# Constantly repairing poly leaks



## Meatpopsickle (Apr 7, 2020)

Hey guys

My entire irrigation system is made of Poly. First few years no issues but lately I seemingly am constantly repairing leaks. They aren't major. Minor cracks about 1/2" that spray fine mist. Enough to soak the ground/lose pressure further down the line and eventually get larger. I have been cutting out bad sections and coupling together with new poly but at this point it is my hell. Today I had two leaks. Decided to replace an entire 25' section that had already had 3 repairs on it. Replaced that. Turned it on to check and a new leak sprung up 30' further down that same line.

Anyone else have the same trouble with this stuff? Any suggestions to make this easier. I've seen so many crazy repairs on YouTube (electrical tape, flex seal, etc). Short of digging up my entire yard to replace it all wondering if there is something I'm doing to immediately cause subsequent leaks that could be avoided.


----------



## g-man (Jun 15, 2017)

Poly is sold by wall thickness (pressure rating). Most installers use the lowest (cheapest). Do you know which one you have?


----------



## Meatpopsickle (Apr 7, 2020)

g-man said:


> Poly is sold by wall thickness (pressure rating). Most installers use the lowest (cheapest). Do you know which one you have?


I don't to be honest. The installer used a one that is black with 2 yellow lines on it. At this point no marking is really visible. I have just been buying black stuff from Lowe's.

This section has drip for 12 large trees (4 drips each) and a window planter. It's a rather large section and my guess would be that pressure is rather low given the length of all the tubing but I could be wrong. Could low pressure also cause leaks?


----------



## hsvtoolfool (Jul 23, 2018)

Drip irrgation usually requires low pressure and flow. Low pressure and flow won't cause leaks.

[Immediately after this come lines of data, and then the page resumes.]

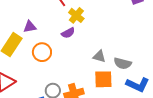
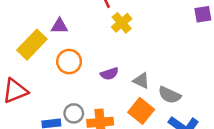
purple semicircle: (68, 33) -> (109, 74), moved
orange square: (103, 79) -> (141, 111), turned 30

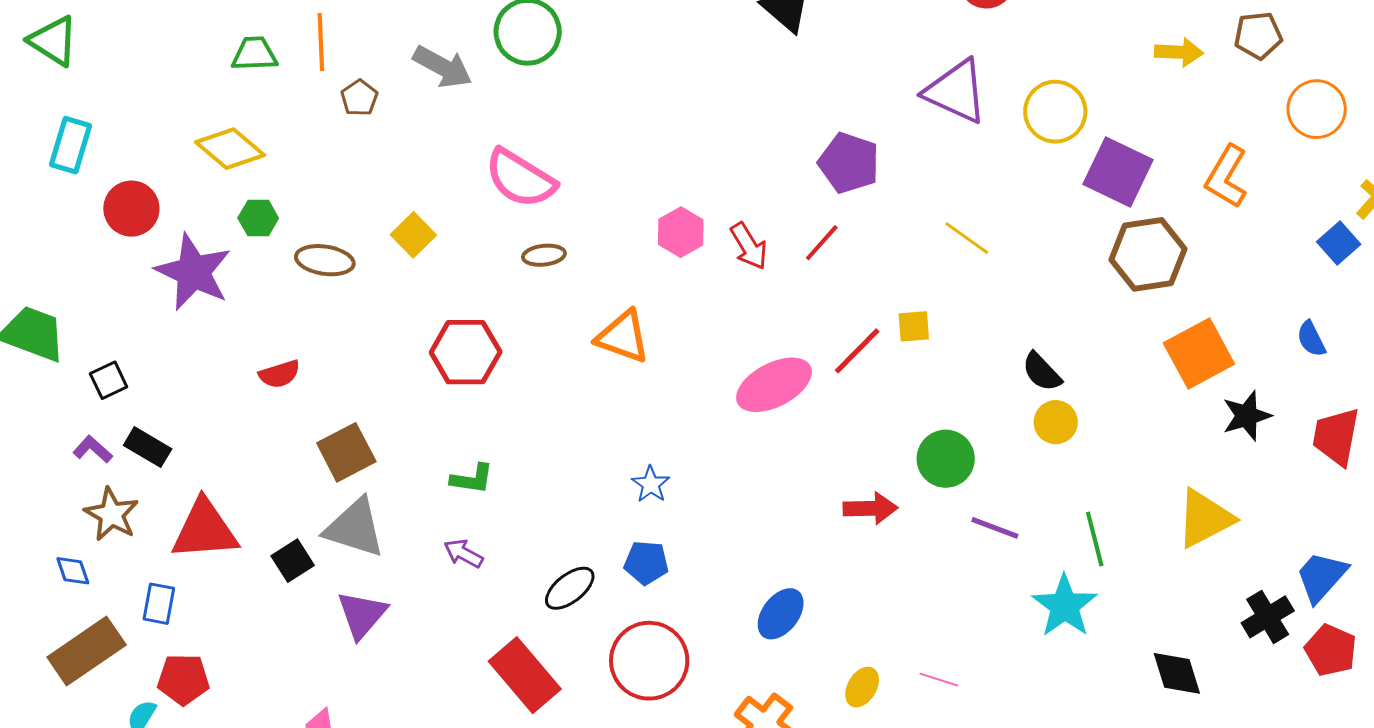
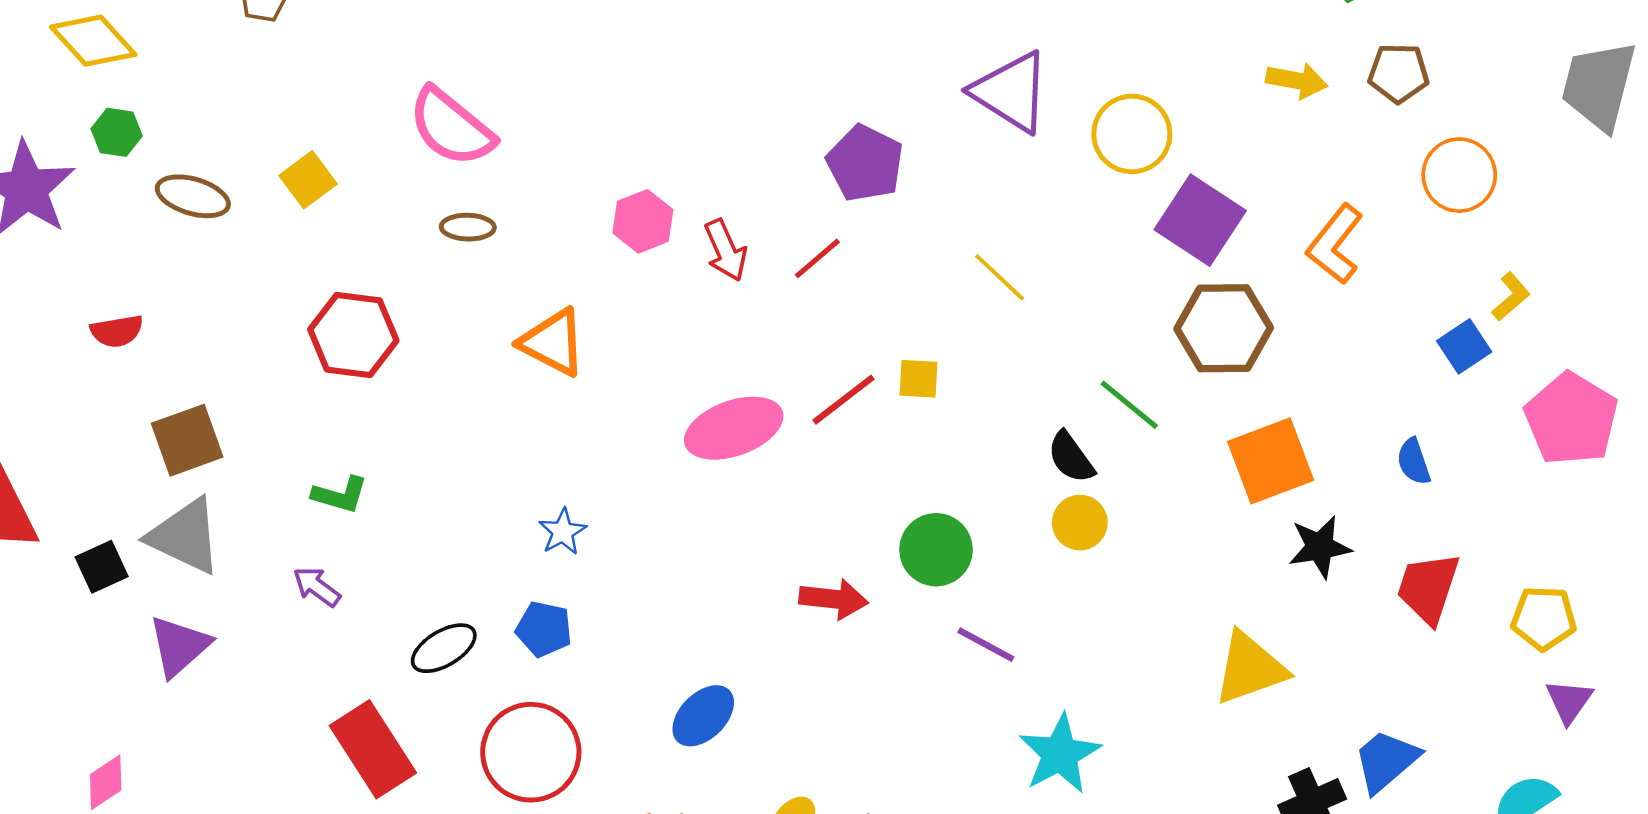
green line: (1095, 539) -> (1129, 405), moved, turned -44

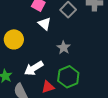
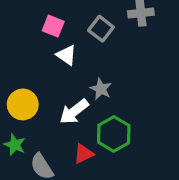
yellow circle: (14, 39) -> (23, 104), moved
white arrow: (34, 68) -> (74, 112), moved

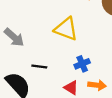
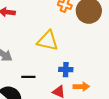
blue cross: (82, 64) -> (66, 70), turned 32

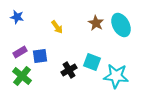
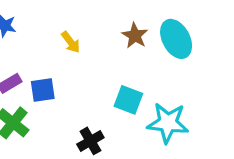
black cross: (69, 70) -> (90, 141), moved

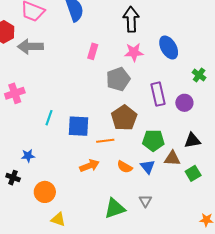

The opposite is true: high pressure and especially high flow velocity causes failure, mostly due to water hammer.


----------



## Meatpopsickle (Apr 7, 2020)

hsvtoolfool said:


> Drip irrgation usually requires low pressure and flow. Low pressure and flow won't cause leaks. The opposite is true: high pressure and especially high flow velocity causes failure, mostly due to water hammer.


The leaks don't appear in the drip line but in the 5/8" poly line that feed to smaller drips. It gets rather hot here in AZ and the ground gets rather hard. Wondering if as the temps rise (currently 110+) and rain decrease the ground is getting so hard that any movement in the line when it is pressurized will cause abrasions and small hairline leaks? It may explain why anytime I touch the line to repair a leak another one pops up in a different location on the same line of poly.

Who knows but it is an uphill battle for sure


----------



## hsvtoolfool (Jul 23, 2018)

Meatpopsickle said:


> Wondering if as the temps rise (currently 110+) and rain decrease the ground is getting so hard that any movement in the line when it is pressurized will cause abrasions and small hairline leaks?


Is the soil clay? Clay is notorious for expanding and contracting with wet/dry cycles. If a pipe is up against a buried rock in clay soil, it's possible for movement over time to slowly wear a hole. But I'd think such abrasions would be clearly visible, not to mention rare.

From your description of "small hairline leaks", it sounds like you have simple rubber hose which is degrading and becoming brittle over time. Whatever it is, I'd stop using that product.


----------



## Meatpopsickle (Apr 7, 2020)

hsvtoolfool said:


> Meatpopsickle said:
> 
> 
> > Wondering if as the temps rise (currently 110+) and rain decrease the ground is getting so hard that any movement in the line when it is pressurized will cause abrasions and small hairline leaks?
> ...


Phoenix has some of the poorest soil in the country. Its predominantly clay and there's often thick layers of caliche. Hard as concrete. There really isn't much of a wet dry cycle. Haven't seen rain in months. It is hot as hell so maybe just extreme heat is causing this. I am going to try and find some 5/8" poly tubing with a thicker wall.

Next time I undergo a project it'll be schedule 40. This is just crazy. Had another leak this morning.


----------